**Texte choisi:**
....................

Sa taille lilliputienne joue en sa faveur. Elle complique son étude et le rend difficile à éviter. « On n’a pas beaucoup de stratégies de lutte ». Bien que sensibles aux insecticides, les culicoïdes sont diffus et pondent dans des endroits peu caractéristiques. Autrement dit, impossible de les impacter sans utiliser des produits de manière diffuse, et « l’utilisation d’insecticides sur des animaux et l’environnement pose des questions », rappelle Claire Garros. D’autant qu’on sait que la désinsectisation des animaux « ne permet pas une protection à 100 % sur une longue durée ».
Côté piégeage, les entomologistes ne sont pas beaucoup plus riches. « Les moustiquaires fonctionnent, mais la maille à moustique classique est trop grande pour les stopper, il faut vraiment opter pour quelque chose de très resserré ». En bref, une option difficile à appliquer en élevage.
Cette petite taille favorise également leur dispersion. Le culicoïde a la particularité de se laisser porter par le vent. Si bien que les maladies se propagent dans les 2 km par jour du fait des mouvements des vecteurs, soit entre 10 et 15 km par semaine. Si bien qu’en Espagne, la MHE avait progressé du sud du pays à la frontière pyrénéenne en 10 mois pour atteindre la France à l’été 2023. La vaccination apparaît toutefois comme une manière de contenir cette progression.
Des lieux de ponte peu caractéristiques
La lutte contre certains insectes, comme les moustiques, passe par le traitement des lieux de ponte. Mais encore une fois, le culicoïde est difficile à débusquer. Durant sa vie « immature », de l’œuf jusqu’à la pupe (le dernier stade avant l’émergence de l’adulte), il se trouve dans des sites humides, riches en matière organique. En bref, des endroits plus qu’abondants sur une exploitation agricole. « Ce peut être des litières, des zones de surpâturage, des bords de mare ou points d’eau… »

....................

**Liste fournie:**
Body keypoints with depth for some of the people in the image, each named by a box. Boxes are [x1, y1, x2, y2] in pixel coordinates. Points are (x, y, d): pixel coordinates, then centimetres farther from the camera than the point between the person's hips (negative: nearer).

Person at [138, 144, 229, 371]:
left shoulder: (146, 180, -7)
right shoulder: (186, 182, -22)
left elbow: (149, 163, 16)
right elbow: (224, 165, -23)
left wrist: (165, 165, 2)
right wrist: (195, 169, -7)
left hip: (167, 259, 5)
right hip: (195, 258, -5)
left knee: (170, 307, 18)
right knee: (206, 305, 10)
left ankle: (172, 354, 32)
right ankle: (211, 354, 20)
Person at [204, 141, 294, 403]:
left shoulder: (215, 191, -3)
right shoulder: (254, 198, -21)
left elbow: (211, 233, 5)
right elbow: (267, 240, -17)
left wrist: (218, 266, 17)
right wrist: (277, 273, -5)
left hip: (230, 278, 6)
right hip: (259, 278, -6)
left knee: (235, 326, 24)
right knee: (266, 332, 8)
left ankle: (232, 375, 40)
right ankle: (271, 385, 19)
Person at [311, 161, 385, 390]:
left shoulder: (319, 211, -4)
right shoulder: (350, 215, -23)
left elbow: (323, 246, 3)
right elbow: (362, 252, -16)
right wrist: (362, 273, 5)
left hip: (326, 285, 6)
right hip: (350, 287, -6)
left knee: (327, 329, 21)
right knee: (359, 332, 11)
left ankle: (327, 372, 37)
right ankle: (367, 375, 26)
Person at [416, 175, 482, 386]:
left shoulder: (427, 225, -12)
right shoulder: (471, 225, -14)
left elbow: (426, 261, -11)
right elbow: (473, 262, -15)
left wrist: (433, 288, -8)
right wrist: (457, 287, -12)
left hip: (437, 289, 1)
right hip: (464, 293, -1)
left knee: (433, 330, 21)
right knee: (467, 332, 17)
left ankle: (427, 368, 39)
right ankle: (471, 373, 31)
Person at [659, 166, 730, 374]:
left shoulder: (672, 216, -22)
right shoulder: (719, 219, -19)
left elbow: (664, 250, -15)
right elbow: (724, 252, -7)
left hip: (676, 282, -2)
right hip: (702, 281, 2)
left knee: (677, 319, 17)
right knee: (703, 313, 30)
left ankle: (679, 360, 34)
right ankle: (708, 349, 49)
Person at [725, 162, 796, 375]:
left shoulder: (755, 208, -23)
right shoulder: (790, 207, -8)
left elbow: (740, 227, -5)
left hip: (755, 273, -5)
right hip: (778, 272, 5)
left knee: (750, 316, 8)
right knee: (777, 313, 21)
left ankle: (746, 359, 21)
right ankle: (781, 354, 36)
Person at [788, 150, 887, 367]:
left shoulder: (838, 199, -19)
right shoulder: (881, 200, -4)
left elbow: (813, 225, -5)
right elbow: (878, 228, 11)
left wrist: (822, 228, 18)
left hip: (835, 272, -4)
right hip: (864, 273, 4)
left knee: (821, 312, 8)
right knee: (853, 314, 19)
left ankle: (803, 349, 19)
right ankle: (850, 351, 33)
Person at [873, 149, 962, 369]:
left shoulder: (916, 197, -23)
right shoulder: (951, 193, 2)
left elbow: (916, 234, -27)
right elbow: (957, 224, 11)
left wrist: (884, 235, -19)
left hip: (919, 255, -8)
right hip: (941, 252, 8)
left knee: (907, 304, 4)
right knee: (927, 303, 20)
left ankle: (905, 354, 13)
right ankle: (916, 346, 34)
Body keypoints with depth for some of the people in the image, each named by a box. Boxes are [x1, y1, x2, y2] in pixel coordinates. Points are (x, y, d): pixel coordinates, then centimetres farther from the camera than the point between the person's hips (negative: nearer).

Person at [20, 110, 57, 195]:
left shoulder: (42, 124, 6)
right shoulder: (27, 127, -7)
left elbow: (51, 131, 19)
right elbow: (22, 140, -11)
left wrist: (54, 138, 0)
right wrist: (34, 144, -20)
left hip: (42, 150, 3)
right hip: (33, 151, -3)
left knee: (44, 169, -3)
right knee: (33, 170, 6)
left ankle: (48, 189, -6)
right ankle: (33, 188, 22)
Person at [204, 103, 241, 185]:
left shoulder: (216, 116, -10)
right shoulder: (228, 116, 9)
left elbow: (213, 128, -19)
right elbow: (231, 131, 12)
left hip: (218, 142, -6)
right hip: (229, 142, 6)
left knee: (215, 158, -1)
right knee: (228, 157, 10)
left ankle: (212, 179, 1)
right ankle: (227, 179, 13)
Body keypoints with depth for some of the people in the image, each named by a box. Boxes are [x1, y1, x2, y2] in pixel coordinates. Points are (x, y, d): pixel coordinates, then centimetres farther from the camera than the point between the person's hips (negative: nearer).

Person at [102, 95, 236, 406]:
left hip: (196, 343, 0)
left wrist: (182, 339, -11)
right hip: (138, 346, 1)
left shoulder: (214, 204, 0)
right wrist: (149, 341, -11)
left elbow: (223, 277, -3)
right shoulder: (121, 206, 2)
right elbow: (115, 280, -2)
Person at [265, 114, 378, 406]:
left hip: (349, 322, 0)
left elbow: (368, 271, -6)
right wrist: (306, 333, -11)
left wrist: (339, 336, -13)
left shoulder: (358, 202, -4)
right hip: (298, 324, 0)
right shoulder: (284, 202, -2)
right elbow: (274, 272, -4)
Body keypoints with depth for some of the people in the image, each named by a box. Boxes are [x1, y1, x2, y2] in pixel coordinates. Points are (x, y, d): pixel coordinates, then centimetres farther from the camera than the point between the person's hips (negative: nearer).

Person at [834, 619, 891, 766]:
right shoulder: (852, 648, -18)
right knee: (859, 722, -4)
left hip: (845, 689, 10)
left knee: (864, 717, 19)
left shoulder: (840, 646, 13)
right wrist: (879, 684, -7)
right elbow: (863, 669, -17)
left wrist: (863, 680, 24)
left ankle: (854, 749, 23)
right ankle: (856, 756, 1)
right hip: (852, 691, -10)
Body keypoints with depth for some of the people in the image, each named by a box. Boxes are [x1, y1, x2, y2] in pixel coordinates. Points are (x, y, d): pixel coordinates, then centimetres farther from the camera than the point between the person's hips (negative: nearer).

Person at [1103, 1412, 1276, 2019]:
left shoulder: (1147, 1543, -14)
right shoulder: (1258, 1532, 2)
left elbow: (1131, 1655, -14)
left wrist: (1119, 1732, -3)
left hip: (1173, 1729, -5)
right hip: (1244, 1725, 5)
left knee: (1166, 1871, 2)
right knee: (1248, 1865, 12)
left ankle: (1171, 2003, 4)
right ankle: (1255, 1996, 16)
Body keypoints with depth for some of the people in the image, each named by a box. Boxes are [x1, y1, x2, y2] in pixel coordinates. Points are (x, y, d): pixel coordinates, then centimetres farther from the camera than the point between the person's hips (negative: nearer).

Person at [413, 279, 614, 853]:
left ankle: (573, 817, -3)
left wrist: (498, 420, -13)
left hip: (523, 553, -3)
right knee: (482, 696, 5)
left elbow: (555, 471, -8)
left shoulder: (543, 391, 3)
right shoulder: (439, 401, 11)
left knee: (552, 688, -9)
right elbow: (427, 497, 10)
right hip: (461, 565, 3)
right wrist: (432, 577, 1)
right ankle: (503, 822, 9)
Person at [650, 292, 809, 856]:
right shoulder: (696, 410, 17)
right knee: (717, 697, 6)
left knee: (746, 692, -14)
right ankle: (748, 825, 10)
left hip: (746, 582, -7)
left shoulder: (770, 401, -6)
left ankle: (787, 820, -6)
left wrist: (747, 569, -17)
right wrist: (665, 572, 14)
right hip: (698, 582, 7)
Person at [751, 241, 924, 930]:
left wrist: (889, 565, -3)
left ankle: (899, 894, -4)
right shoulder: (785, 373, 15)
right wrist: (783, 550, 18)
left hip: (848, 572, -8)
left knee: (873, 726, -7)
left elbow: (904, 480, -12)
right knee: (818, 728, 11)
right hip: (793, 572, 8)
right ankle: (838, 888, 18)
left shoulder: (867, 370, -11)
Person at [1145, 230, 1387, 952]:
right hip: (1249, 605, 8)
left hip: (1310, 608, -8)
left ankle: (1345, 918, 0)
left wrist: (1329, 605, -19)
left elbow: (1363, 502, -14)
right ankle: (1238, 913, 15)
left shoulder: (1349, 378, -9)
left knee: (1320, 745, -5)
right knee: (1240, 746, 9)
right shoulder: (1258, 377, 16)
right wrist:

....................

**Exercice 1:**
Les affirmations suivantes concordent-elles avec le texte sur les culicoïdes ? Répondez à chacune par oui ou par non, en citant les mots du texte qui tranchent.
(a) La maille à moustique classique suffit à arrêter les culicoïdes.
(b) Les maladies transmises par les culicoïdes se propagent d'environ 2 km par jour.
(c) Les culicoïdes résistent aux insecticides.
**Exercice 2:**
Prolongez le texte sur les culicoïdes à partir de sa dernière phrase.
La liste n'a aucun rapport avec le texte sur les culicoïdes.

**Corrigé 1:**
(a) Non : « la maille à moustique classique est trop grande pour les stopper ».
(b) Oui : « les maladies se propagent dans les 2 km par jour du fait des mouvements des vecteurs ».
(c) Non : « Bien que sensibles aux insecticides ».

**Corrigé 2:**
Seuls les culicoïdes adultes transmettent la maladie. Les femelles, en quête d’un repas de sang permettant la maturation de ses œufs, piquent les bovins, et peuvent éventuellement transmettre le virus.
Le changement climatique favorise leur prolifération
Les culicoïdes n’aiment pas le froid. Les adultes subissent les intempéries : « en hiver, on a une disparition des populations ailées, même si on sait que certaines femelles peuvent s’abriter dans les bâtiments d’élevage où ils ont de la chaleur, de l’eau, du sucre et le repas de sang ». Autrement dit, ils ont gîte et couvert. Les immatures, bien au chaud dans la matière organique, survivent également pour reprendre leur activité au printemps.
Mais les hivers français sont de moins en moins rudes. « On a quelques jours de température froide, mais ça ne suffit pas à impacter les populations adultes. On ne connaît plus des températures négatives pendant 5 ou 6 jours, qui peuvent vraiment tuer les populations », explique l’entomologiste.
La dernière étude sur la période d’inactivité des culicoïdes dans l’hexagone porte sur des résultats récoltés entre 2009 et 2012. Il y a 10 ans, certaines régions comme les Pyrénées-Atlantiques ou la Bretagne affichaient déjà des périodes d’inactivité minimale des culicoïdes autour de 4 semaines. Le bassin méditerranéen et la façade atlantique affichaient quant à eux entre 5 et 8 semaines d’inactivité : « on voit bien que l’on a presque plus d’hiver, les températures douces permettent la survie des populations »

D’autant que la chaleur favorise le cycle de vie des culicoïdes, ainsi que la vitesse de réplication du virus au sein de l’insecte. « On a des collègues qui travaillent sur ces questions. Le futur n’est pas très rassurant. Il va falloir accepter de vivre avec ces maladies ».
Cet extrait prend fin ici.